Widmer & Binotto

Müssen wir Geheimnisse haben?

Die Frage lässt keinen Raum für Ausflüchte. Dann also mit Entschiedenheit: Ja, wir Menschen müssen Geheimnisse haben!

Diese Klarheit habe ich durch intensive Feldstudien gewonnen. Ich habe beobachtet, wie in Schulhäusern aus Stahl und Glas mobile Wände den Blick ins und aus dem Schulzimmer verstellen. Sie wurden vermutlich am Tag der Einweihung bestellt, unmittelbar nachdem der Segen einer komplett transparenten Lernumgebung gepriesen wurde.

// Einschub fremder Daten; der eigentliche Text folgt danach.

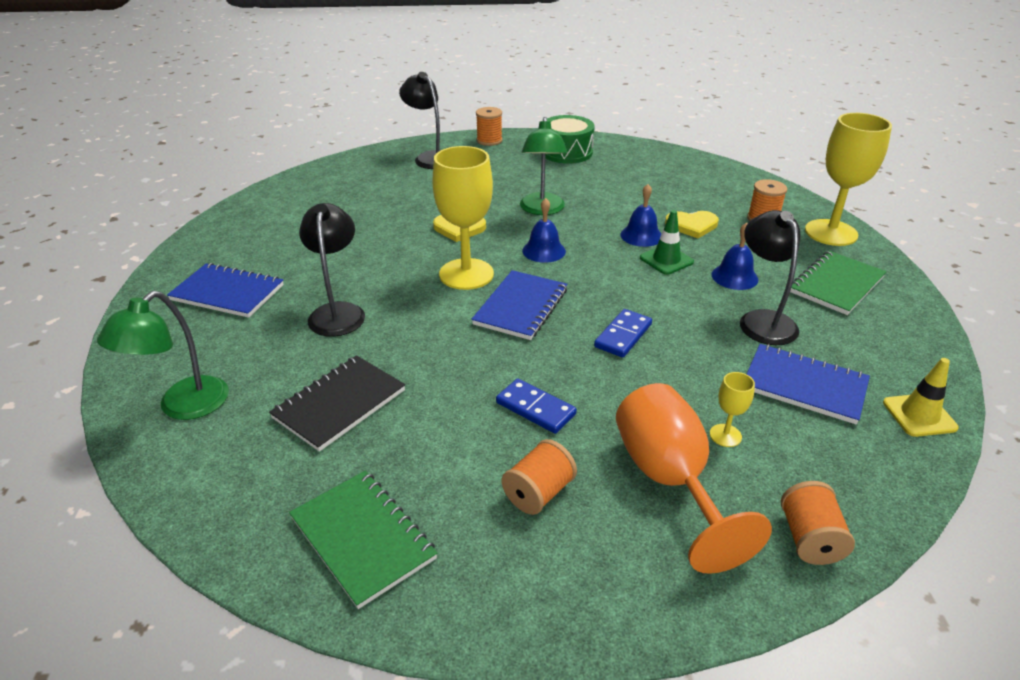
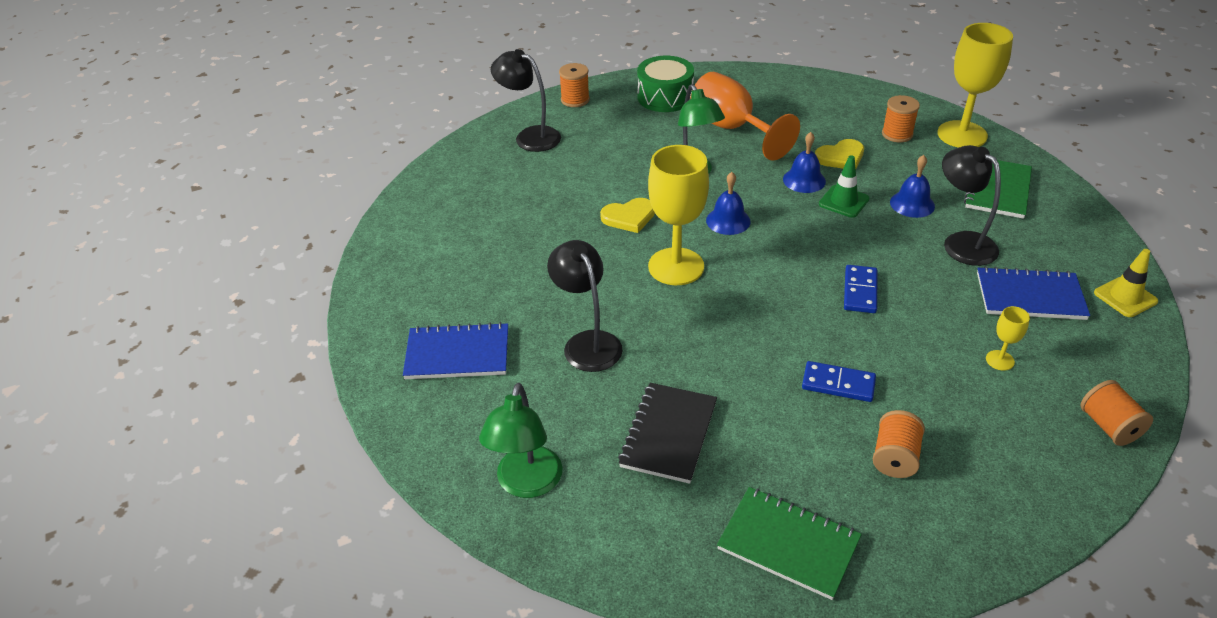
camera: 20 degrees left, 5 degrees up
(521, 307) = (752, 288): blue notebook -> none
(669, 481) = (984, 413): orange goblet -> orange goblet (732, 128)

Ich war in Magiershows und wollte mit anderen Rationalisten partout daran glauben, dass Zauberei möglich ist. – Ich habe Jugendliche erlebt, die es trotz Handy geschafft haben, ihre Eltern nächtelang im Dunkeln zu lassen. – Ich kenne Menschen, die ihr Alter für topsecret erklären.

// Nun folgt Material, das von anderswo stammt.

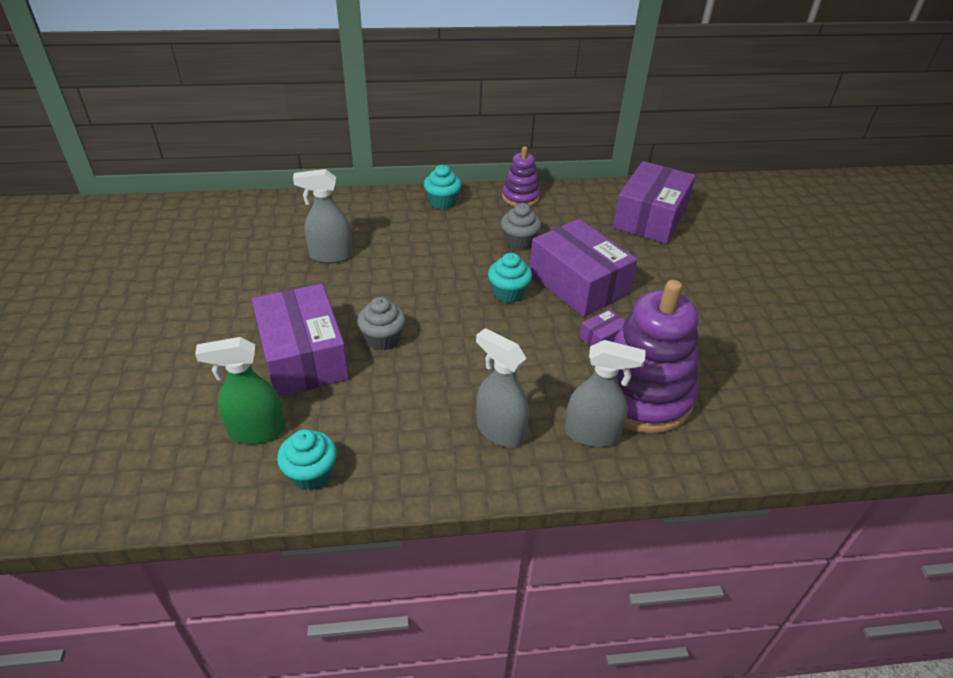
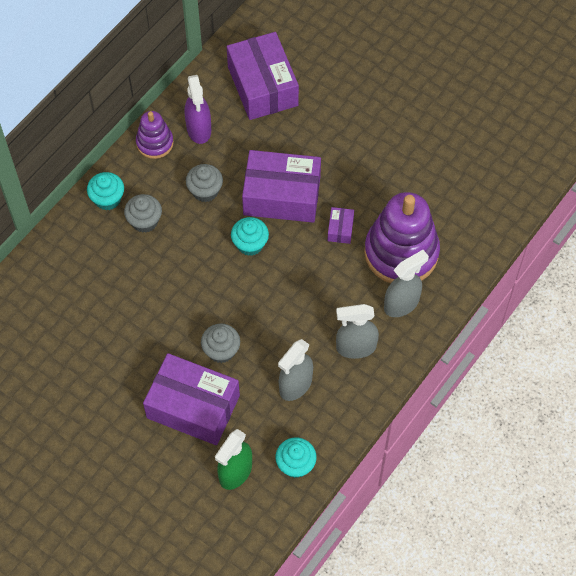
camera: 45 degrees left, 20 degrees up
(330, 256) = (100, 320): grey spray bottle -> grey spray bottle (295, 385)
(449, 228) = (144, 221): none -> grey cupcake
(564, 210) = (199, 129): none -> purple spray bottle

Im Selbstversuch habe ich festgestellt, dass ich augenblicklich ausbüxe, sobald ich definiert werde. Notfalls würde ich mich als Geheimwaffe des Vatikans oder als Maulwurf der Antipapisten outen, je nachdem woher gerade der Wind der Enttarnung weht. Wer so unvorsichtig wäre, mich in einem Interview als Erstes «Wer sind Sie?» zu fragen, der bekäme eine mehr verhüllend als klärend wirkende Antwort. Sogar mir selbst bleibe ich ein Geheimnis, mit jedem Lebensjahr unergründlicher.

Mein Faible für Geheimnisse ist dogmatisch akkurat in der Römisch-katholischen Kirche verankert. Sie feiert Eucharistiefeier für Eucharistiefeier ein «Geheimnis des Glaubens». Wunderschön gebetet – von Glaubenshalbstarken, die sich ganz sicher sind, grausam missachtet.

Kaum ein Liebesfilm, der nicht mit der Drohung aufwartet: «Von nun an haben wir keine Geheimnisse mehr voreinander.» Sollte die komplette Entzauberung allerdings tatsächlich eintreten, würde es für die Paartherapie höchste Zeit, denn mit der vollkommenen Transparenz macht sich auch eine perfekte Leere breit. Ist erst mal das Geheimnis gestorben, löst sich früher oder später die Beziehung in Luft auf.